This is surprising why. I am among professionals, and it is surprising the way they think. Even the engineers I have to squint the proverbial eye and look hard at them, to see if they are right. I know three international engineers each with good reputation and while I would trust them to do a good job, but feel like their minds are sponge. So even among engineers there are great and otherwise engineers. The problem these days are there a lot of not so great people becoming computer programmers, games maybe to blame.
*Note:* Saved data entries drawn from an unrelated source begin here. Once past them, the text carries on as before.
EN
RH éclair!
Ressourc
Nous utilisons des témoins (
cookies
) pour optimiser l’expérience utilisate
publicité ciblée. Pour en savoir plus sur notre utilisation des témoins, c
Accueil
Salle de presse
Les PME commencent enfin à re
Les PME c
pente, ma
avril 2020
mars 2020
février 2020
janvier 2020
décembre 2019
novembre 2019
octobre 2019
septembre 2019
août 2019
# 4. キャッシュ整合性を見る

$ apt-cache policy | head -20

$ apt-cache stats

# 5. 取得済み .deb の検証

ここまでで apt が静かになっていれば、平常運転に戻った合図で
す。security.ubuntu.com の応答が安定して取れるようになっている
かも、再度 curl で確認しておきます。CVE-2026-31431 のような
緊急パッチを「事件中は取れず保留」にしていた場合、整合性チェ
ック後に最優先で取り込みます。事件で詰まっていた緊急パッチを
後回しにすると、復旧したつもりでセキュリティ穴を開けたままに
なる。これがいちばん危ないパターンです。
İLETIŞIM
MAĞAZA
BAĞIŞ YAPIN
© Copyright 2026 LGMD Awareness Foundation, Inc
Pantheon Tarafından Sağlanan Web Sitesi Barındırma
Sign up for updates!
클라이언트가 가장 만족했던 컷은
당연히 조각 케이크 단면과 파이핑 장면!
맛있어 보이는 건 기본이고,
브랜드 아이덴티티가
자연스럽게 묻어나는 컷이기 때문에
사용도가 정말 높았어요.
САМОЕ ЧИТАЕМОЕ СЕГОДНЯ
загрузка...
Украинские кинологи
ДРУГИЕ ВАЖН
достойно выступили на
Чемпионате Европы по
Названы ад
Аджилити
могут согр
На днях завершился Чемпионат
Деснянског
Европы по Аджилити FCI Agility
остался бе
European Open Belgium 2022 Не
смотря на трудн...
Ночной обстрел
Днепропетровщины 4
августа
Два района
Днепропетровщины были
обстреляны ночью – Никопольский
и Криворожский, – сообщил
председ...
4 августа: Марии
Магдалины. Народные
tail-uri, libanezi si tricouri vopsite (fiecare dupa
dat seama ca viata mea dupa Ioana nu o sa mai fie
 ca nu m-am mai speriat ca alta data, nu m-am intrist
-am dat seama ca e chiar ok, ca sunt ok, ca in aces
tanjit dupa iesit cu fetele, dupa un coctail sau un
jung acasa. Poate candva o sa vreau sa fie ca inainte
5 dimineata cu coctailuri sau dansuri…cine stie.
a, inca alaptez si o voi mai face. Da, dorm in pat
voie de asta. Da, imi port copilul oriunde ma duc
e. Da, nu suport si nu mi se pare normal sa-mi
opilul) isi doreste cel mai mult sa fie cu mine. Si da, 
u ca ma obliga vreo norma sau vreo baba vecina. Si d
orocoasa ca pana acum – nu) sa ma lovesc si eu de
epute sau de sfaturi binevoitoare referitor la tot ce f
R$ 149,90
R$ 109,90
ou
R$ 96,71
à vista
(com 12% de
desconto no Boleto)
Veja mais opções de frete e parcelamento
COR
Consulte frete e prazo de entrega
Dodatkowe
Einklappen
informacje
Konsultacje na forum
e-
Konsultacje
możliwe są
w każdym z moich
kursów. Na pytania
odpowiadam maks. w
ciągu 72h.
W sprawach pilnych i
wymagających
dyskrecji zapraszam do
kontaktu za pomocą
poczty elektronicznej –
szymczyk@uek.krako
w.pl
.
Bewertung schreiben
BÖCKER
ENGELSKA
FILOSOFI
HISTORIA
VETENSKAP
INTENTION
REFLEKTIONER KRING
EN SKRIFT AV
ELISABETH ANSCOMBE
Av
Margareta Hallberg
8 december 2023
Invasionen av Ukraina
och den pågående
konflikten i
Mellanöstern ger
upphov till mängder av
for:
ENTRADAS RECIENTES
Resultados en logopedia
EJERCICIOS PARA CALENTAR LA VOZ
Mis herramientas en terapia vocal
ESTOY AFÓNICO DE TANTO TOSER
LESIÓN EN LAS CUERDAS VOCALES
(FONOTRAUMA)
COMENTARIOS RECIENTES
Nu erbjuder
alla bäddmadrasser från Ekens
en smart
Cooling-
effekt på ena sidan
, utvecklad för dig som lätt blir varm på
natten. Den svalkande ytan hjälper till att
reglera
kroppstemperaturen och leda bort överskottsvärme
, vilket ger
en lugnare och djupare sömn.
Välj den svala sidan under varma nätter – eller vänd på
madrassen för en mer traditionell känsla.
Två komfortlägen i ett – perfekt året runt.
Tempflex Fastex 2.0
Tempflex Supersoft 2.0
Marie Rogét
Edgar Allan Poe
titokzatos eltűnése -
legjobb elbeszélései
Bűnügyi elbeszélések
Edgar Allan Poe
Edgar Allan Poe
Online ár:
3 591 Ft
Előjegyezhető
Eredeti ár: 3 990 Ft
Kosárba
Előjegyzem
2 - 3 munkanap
Engineers a bit tougher, you do stuff wrong, people die etc. With application programmers you do stuff wrong, it can cause angst to millions of users and waste so much of their time, it is like lifetimes wasted. But as not many people die from the application bug, it slips people's attention of the absurdity of costing $100's millions dollers of peoples 'lives' on a ten million net profit application. By application I should just say consumer side stuff, including OS's, and not really mission critical stuff. Where are the good people getting sucked up to, higher paid not so productive jobs.
Now, you come along to these professionals, and they give you their 'opinion', based on their experiences and peer impression (a sort of peer pressure I am describing). So, why be surprised when it doesn't turn out right. Much like a doctor that thinks it shines out of his side of the profession, very incomplete competency, but enough to bamboozle other incompetents, and psychologically make the opinion giver feel good, with mistakes transfered to the patient as the source of issues rather than face up to them. But they lack real ability to look into things and think of better solutions. They have formalised memory structures (opinions based on etc) but are not so good at generating new information. It is not as they testify in court, that they did all they knew too, they should know to do more to achieve better (meaning, get off the backside to look into things and establish trurhful extent of certainty). Not being a raving skeptic instead, who just grabs onto things that bolsters his objective, from other people unable to properly analyse them (thinking the sun shines from their crowd and their ideology). (if you see fancy bow ties and suites in an interview, be..warned. There seems to be a certain low grade intellectual psychology at work in these people). Memory of knowledge is not everything, but knowing what to do with it, to also properly understand it. Called wisdom)...
So, you ask people, and you get in a mirror dully, a part answer that somewhat answers it.
Now, I've said this to forum moderators before. What is needed, is to start a wiki of structure knowledge and solutions. Rate the solutions and rate for correctness and issues. Then, when somebody looks up a problem, and then the solution, they have it not only clearly laid out, they have the weight of knowledge of how good and how bad it is, and wherever it just is outdated or should be left alone. Combined with a multiple level programming course, people can find their way around with minimal forum time wasted. It takes time, and people to systematically analyse things and old posts.